An extract of your code :

$mysqli = new mysqli("localhost", "root", "", "sitename");
$dbc = mysqli_query($mysqli,"INSERT INTO mysql_counter_logs (page) VALUES ('$page')");
mysqli_query($dbc);

First of all, according to the manual of mysqli_query, when used as a function :

mixed mysqli_query  ( mysqli $link  , string $query  [, int $resultmode  ] )

Which means you have to pass your $mysqli variable as first parameter, and your query as a second parameter.

What I don’t get is why you are using mysqli_query this way on the third line I copy-pasted, while you are using it correctly in the other parts of your code ?

Are you sure you mean to use that function, here ?

Also, knowing on which lines you are getting those error messages might help 😉

Check you don’t do anything else “wrong” there — like ” mysqli_query() expects at least 2 parameters, 1 given “

Thinking about it : mysqli_query will return boolean false if there is an error.

In that case, you should not call mysqli_num_rows on the return value of mysqli_query, as it’s not a valid mysqli_result — hence the second error message.

You are checking for $dbc at the end of your script, but it might be interesting to check it too a biit sooner — actually, after each call to mysql_query, I’d say.

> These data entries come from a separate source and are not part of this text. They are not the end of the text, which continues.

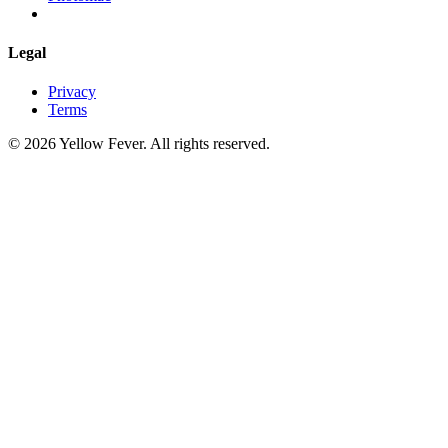
Legal
Privacy
Terms
© 2026 Yellow Fever. All rights reserved.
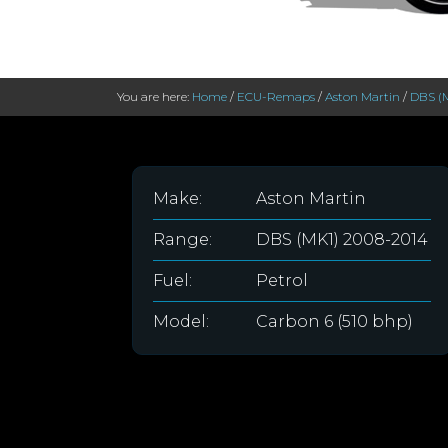
You are here:
Home
/
ECU-Remaps
/
Aston Martin
/
DBS (
Make:
Aston Martin
Range:
DBS (MK1) 2008-2014
Fuel:
Petrol
Model:
Carbon 6 (510 bhp)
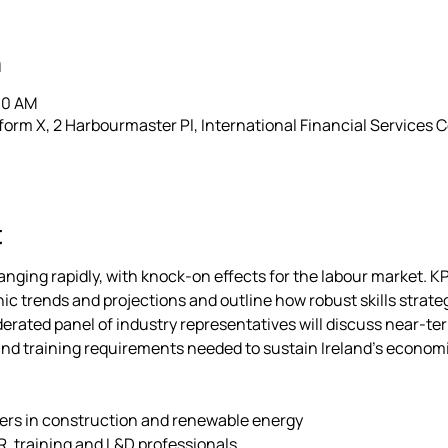
n
30 AM
rm X, 2 Harbourmaster Pl, International Financial Services Ce
t
nging rapidly, with knock-on effects for the labour market. KP
c trends and projections and outline how robust skills strate
erated panel of industry representatives will discuss near-ter
nd training requirements needed to sustain Ireland’s economi
ers in construction and renewable energy 
, training and L&D professionals 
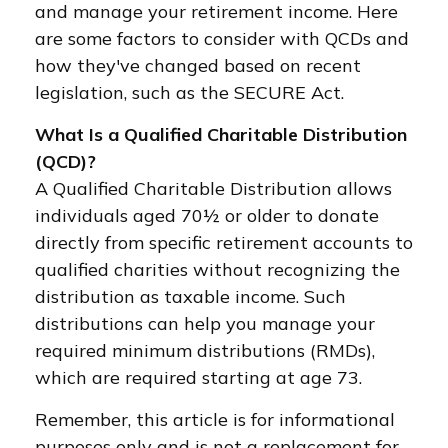
and manage your retirement income. Here
are some factors to consider with QCDs and
how they've changed based on recent
legislation, such as the SECURE Act.
What Is a Qualified Charitable Distribution
(QCD)?
A Qualified Charitable Distribution allows
individuals aged 70½ or older to donate
directly from specific retirement accounts to
qualified charities without recognizing the
distribution as taxable income. Such
distributions can help you manage your
required minimum distributions (RMDs),
which are required starting at age 73.
Remember, this article is for informational
purposes only and is not a replacement for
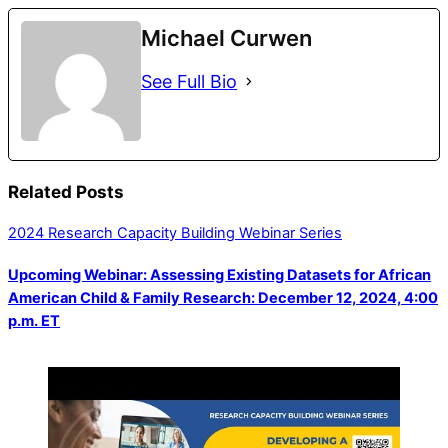
Michael Curwen
See Full Bio
Related Posts
2024 Research Capacity Building Webinar Series
Upcoming Webinar: Assessing Existing Datasets for African
American Child & Family Research: December 12, 2024, 4:00
p.m. ET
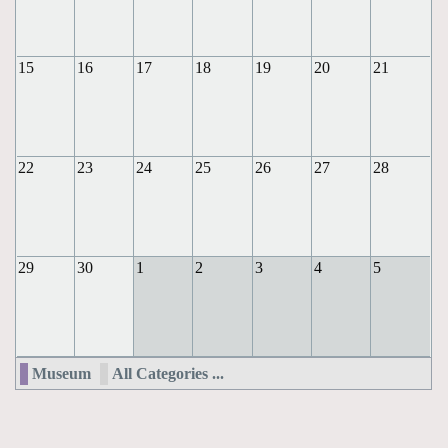
15
16
17
18
19
20
21
22
23
24
25
26
27
28
29
30
1
2
3
4
5
Museum
All Categories ...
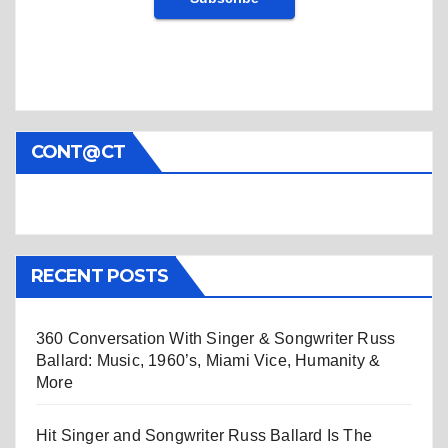
CONT@CT
RECENT POSTS
360 Conversation With Singer & Songwriter Russ
Ballard: Music, 1960’s, Miami Vice, Humanity &
More
Hit Singer and Songwriter Russ Ballard Is The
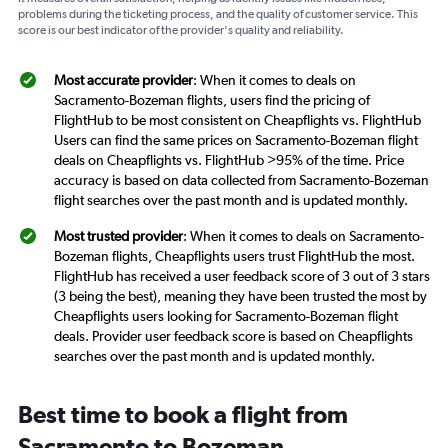
problems during the ticketing process, and the quality of customer service. This
score is our best indicator of the provider's quality and reliability.
Most accurate provider
: When it comes to deals on
Sacramento-Bozeman flights, users find the pricing of
FlightHub to be most consistent on Cheapflights vs. FlightHub
Users can find the same prices on Sacramento-Bozeman flight
deals on Cheapflights vs. FlightHub >95% of the time. Price
accuracy is based on data collected from Sacramento-Bozeman
flight searches over the past month and is updated monthly.
Most trusted provider
: When it comes to deals on Sacramento-
Bozeman flights, Cheapflights users trust FlightHub the most.
FlightHub has received a user feedback score of 3 out of 3 stars
(3 being the best), meaning they have been trusted the most by
Cheapflights users looking for Sacramento-Bozeman flight
deals. Provider user feedback score is based on Cheapflights
searches over the past month and is updated monthly.
Best time to book a flight from
Sacramento to Bozeman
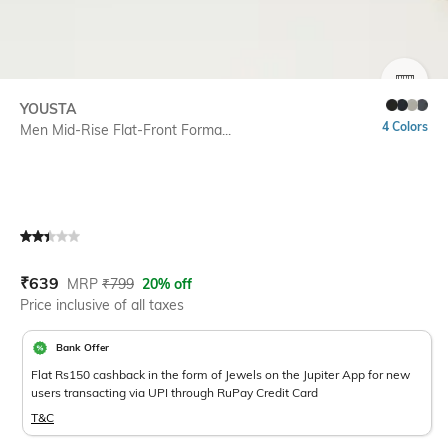
SIZE
YOUSTA
4 Colors
Men Mid-Rise Flat-Front Forma...
Current Offer Price:
Actual Price:
₹
639
MRP
₹
799
20% off
Price inclusive of all taxes
Bank Offer
Flat Rs150 cashback in the form of Jewels on the Jupiter App for new
users transacting via UPI through RuPay Credit Card
T&C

Also, as a sidenote : you probably don’t need to instance the mysqli class that many times : just instanciate it once, and then use the $mysqli variable for there rest of your script.

Just for security, and to avoid any trouble, you might also want to use mysqli_real_escape_string on the $page variable, before injecting it into the queries.

Oh, and, btw : you might be interested by the INSERT … ON DUPLICATE KEY UPDATE Syntax that MySQL allows to use 😉

(Well, that is if page is the primary key of your table, at least…)